Text passage>
========================

Sell a large percentage of our capacity and energy production from our independent power projects through mid- and long-term contracts primarily to load-serving utilities in order to secure a stable revenue stream and attractive returns. By selling the majority of our energy and capacity under mid- and long-term contracts, we believe that we can satisfy the requirements of our customers while earning more stable revenues and greater returns over the long term than we could by selling our energy into the more volatile spot markets. When possible, we structure long-term contracts as tolling arrangements, whereby the contract counterparty assumes the fuel risk. Our goal is to sell a majority of our unregulated power generation under long-term, utility commission-approved contracts primarily to load serving utilities.

 

The first of our long-term power contracts expires in 2010, and nearly all expire before 2014. Such arrangements are presently under evaluation for renewal or extension, with or without potential revisions to the basic terms of the existing agreements. Most of the existing contracts have been reviewed by state regulatory agencies. Our power plants, particularly in Wyoming, the front range of Colorado, Las Vegas, Nevada and Long Beach, California are sited in regions of moderate to rapid population and load growth, and in advantageous locations with convenient access to both fuel supply and power transmission. In anticipation of renewal or extension, a contract review process generally begins about two years in advance of expiration, and we would expect to proceed with preliminary planning accordingly.

 

Build and maintain strong relationships with wholesale power customers. We strive to build strong relationships with utilities, municipalities and other wholesale customers, who we believe will continue to be the primary providers of electricity to retail customers in a deregulated environment. We further believe that these entities will need products, such as capacity, in order to serve their customers reliably. By providing these products under long-term contracts, we are able to meet our customers’ energy needs. Through this approach, we also believe we can earn more stable revenues and greater returns over the long term than we could by selling energy into more volatile spot markets.

 

Prospective Information

 

We expect long-term growth through the expansion of integrated, balanced and diverse energy operations. We recognize that sustained growth requires continual capital deployment. We are strategically positioned to take advantage of opportunities to acquire and develop energy assets consistent with our investment criteria and a prudent capital structure.

 

Retail Services Group

 

Electric Utility

 

Business at our electric utility, Black Hills Power, remained strong in 2006. We believe that Black Hills Power will produce modest growth in revenue, and absent unplanned plant outages, it will continue to produce stable earnings for the next several years. We forecast firm energy sales in our retail service territory to increase over the next 10 years at an annual compound growth rate of approximately one percent, with the system demand forecasted to increase at a rate of two percent. These forecasts are derived from studies we conducted whereby we examined and analyzed our service territory to estimate changes in the needs for electrical energy and demand over a 20-year period. These forecasts are only estimates, and the actual changes in electric sales may be substantially different. Weather deviations can also affect energy sales significantly when compared to forecasts based on normal weather. The portion of the utility’s future earnings that will result from wholesale off-system sales will depend on many factors, including regulatory requirements, native load growth, plant availability and electricity demand and commodity prices in not only our service territory, but in the surrounding power markets as well.

========================

Recorded information>
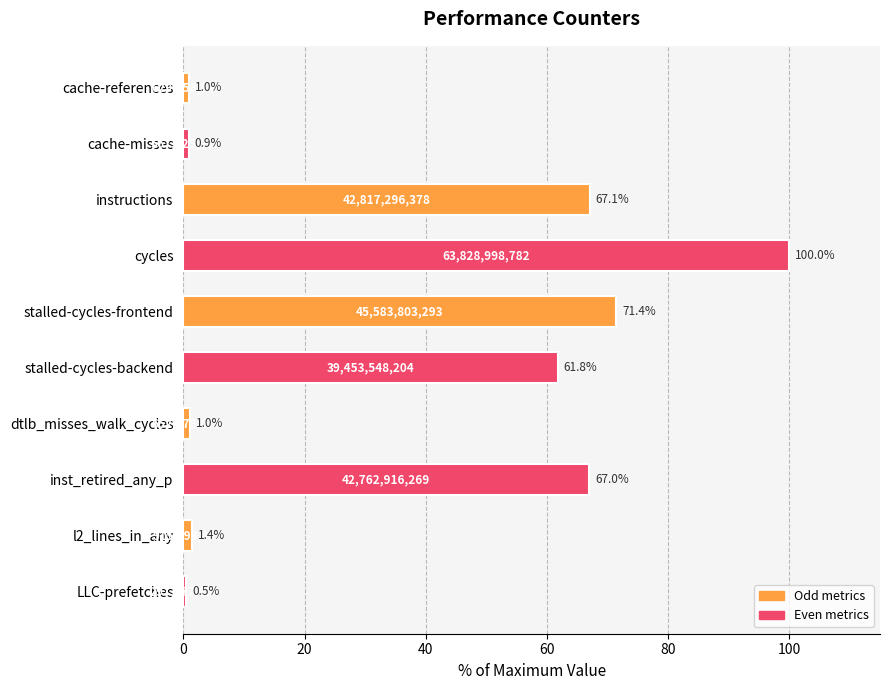

What position from the bottom is LLC-prefetches?

1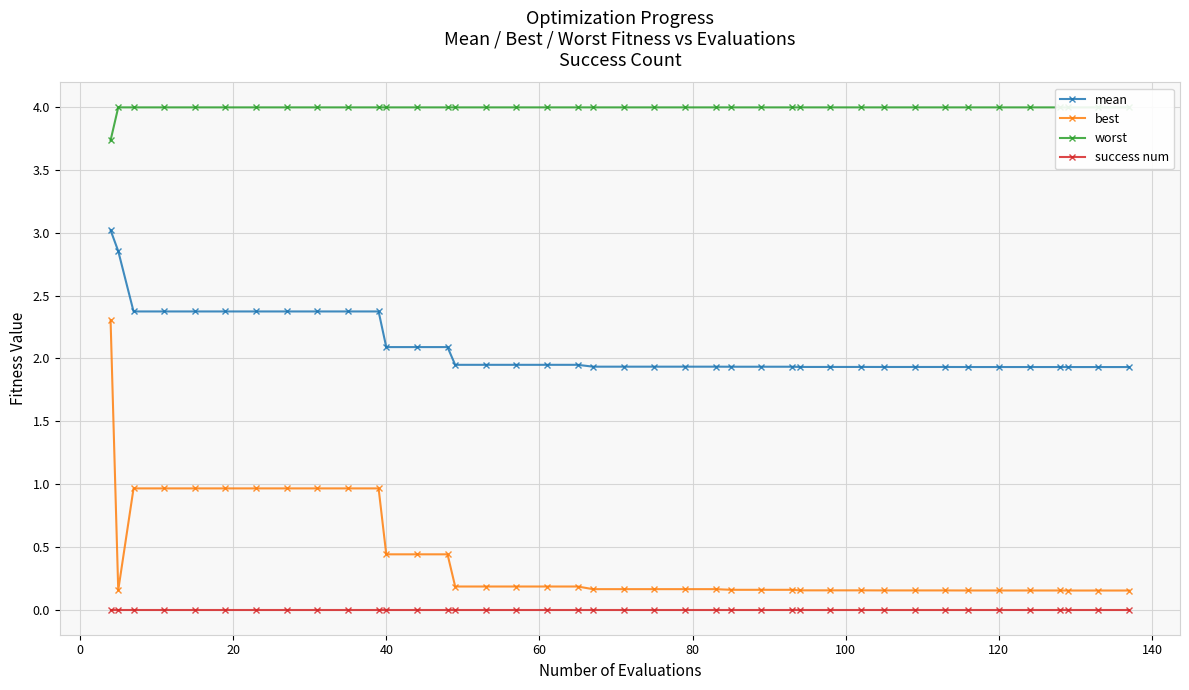

True or false: best and mean cross at least once.

False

========================

Task 1> Which locations does the power-contract text name as sites of the company's power plants?
Task 2> Does the power-contract text support each of these statements? (a) The first of the long-term power contracts expires in 2010. (b) System demand is forecast to grow at about one percent a year. (c) Under a tolling arrangement, the company itself assumes the fuel risk.
Task 3> Quote the power-contract text, beginning at the words "Prospective Information" and stopping after "prudent capital structure.".
The data plays no part in what comes next.

Task response 1> Wyoming; the front range of Colorado; Las Vegas, Nevada; Long Beach, California

Task response 2>
(a) Yes: "The first of our long-term power contracts expires in 2010"
(b) No: "with the system demand forecasted to increase at a rate of two percent"
(c) No: "whereby the contract counterparty assumes the fuel risk"

Task response 3>
Prospective Information

 

We expect long-term growth through the expansion of integrated, balanced and diverse energy operations. We recognize that sustained growth requires continual capital deployment. We are strategically positioned to take advantage of opportunities to acquire and develop energy assets consistent with our investment criteria and a prudent capital structure.